Ad accendere la miccia è stato Alessandro Tessuto: «Cernobbio non ama Villa Erba e Proposte» esordisce l’industriale comasco. «È sotto gli occhi di tutti l’occupazione selvaggia di ogni spazio disponibile. Gli esercizi commerciali sono stati trasformati in show room. Ci sono aziende che espongono totem con il logo “contraffatto” del salone. C’era già pieno fermento nel week-end. I clienti esteri, arrivati quasi tutti in anticipo per fare un giro nel Fuori Salone, mi hanno chiesto di vedere il campionario in azienda. Ieri, primo giorno di Proposte, molti erano partiti. Perché esporre a Villa Erba allora? Se la situazione non cambia, il prossimo anno la Clerici Tessuto darà forfait».

Dritto il j’accuse al Comune di Cernobbio e ai soci del polo espositivo. «Non capisco la loro miopia- rincara la dose l’imprenditore comasco- Chi sta fuori deve allinearsi con la mostra ufficiale, rispettare le stesse date e gli stessi orari».

Poi Tessuto mette in guardia «Il tempo stringe, sta maturando l’idea di fuggire da Como, ma qualcuno si rende conto del grave danno economico e d’immagine ?». Sull’argomento ha idee chiare anche Sergio Tamborini, ad del gruppo Ratti-Marzotto «Il problema esiste e merita un’approfondita riflessione: bisogna capire se ad alimentare il Fuori Salone sono stati problemi logistici, di costo, esigenze diverse di presentazione. Tutto questo fiorire di iniziative parallele conferma la leadership che l’appuntamento si è conquistato nel calendario internazionale, un patrimonio da salvaguardare aprendo una seria discussione non solo sul format, ma anche sulle date.
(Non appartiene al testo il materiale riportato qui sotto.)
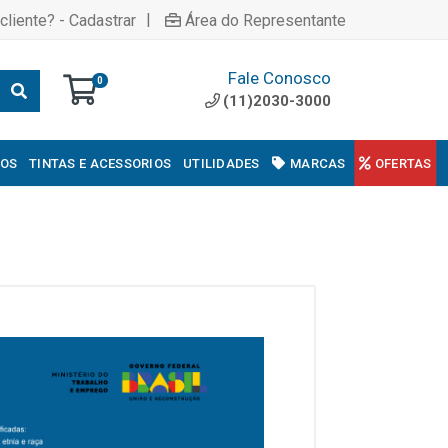
|
cliente? - Cadastrar
Área do Representante
Fale Conosco
0
(11)2030-3000
COS
TINTAS E ACESSORIOS
UTILIDADES
MARCAS
OFERTAS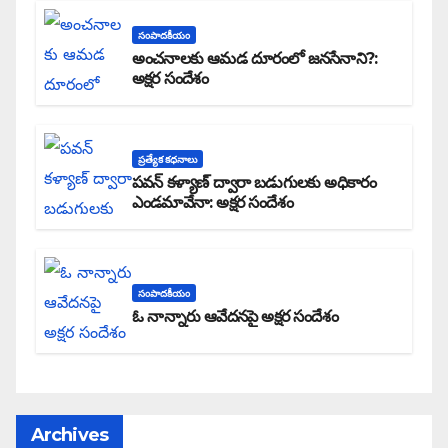
సంపాదకీయం
అంచనాలకు ఆమడ దూరంలో జనసేనాని?:
అక్షర సందేశం
ప్రత్యేక కధనాలు
పవన్ కళ్యాణ్ ద్వారా బడుగులకు అధికారం
ఎండమావేనా: అక్షర సందేశం
సంపాదకీయం
ఓ నాన్నారు ఆవేదనపై అక్షర సందేశం
Archives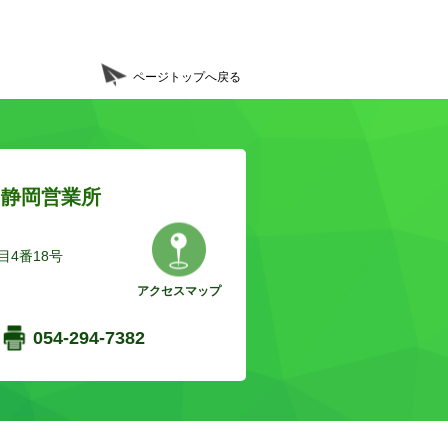
ページトップへ戻る
 静岡営業所
4番18号
アクセスマップ
054-294-7382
La clientela straniera preme per agganciare Proposte al Salone del Mobile».

Ferdinando Lescio, responsabile della Ratti D aggiunge: «Il Fuori Salone ormai copre tutte le tipologie di prodotto, se non si pongono regole è possibile che i clienti esauriscano il loro budget prima che inizi la fiera ufficiale». Agguerritissimo Enzo degli Angiuoni: «Proposte è nata come mostra dell’eccellenza manifatturiera nel tessile arredo, come fa a mantenere questa esclusività se attorno c’è la fiera degli Obej Obej? E’ mai possibile che i negozi chiudano per trasformarsi in stand di tessuti? E’ ora di intervenire, fra molti espositori sto maturando l’idea di traslocare altrove. A Milano o a Firenze che si è dichiarata disponibile ad ospitare l’evento».

Non mette acqua sul fuoco nemmeno il presidente della fiera Mauro Cavelli. «Abbiamo più volte chiesto al Comune di Cernobbio e ai vertici di Villa Erba di aiutarci ad arginare il fenomeno del “Fuori Salone”. Si è ampliata fuori da ogni controllo la mappa delle aziende esterne al polo ufficiale che oggi occupano ogni buco disponibile, locali inadatti e molto spesso indecorosi, non coerenti con il progetto di eccellenza di “Proposte”. Se ci vuole, il territorio deve tutelarci, altrimenti valuteremo sedi alternative».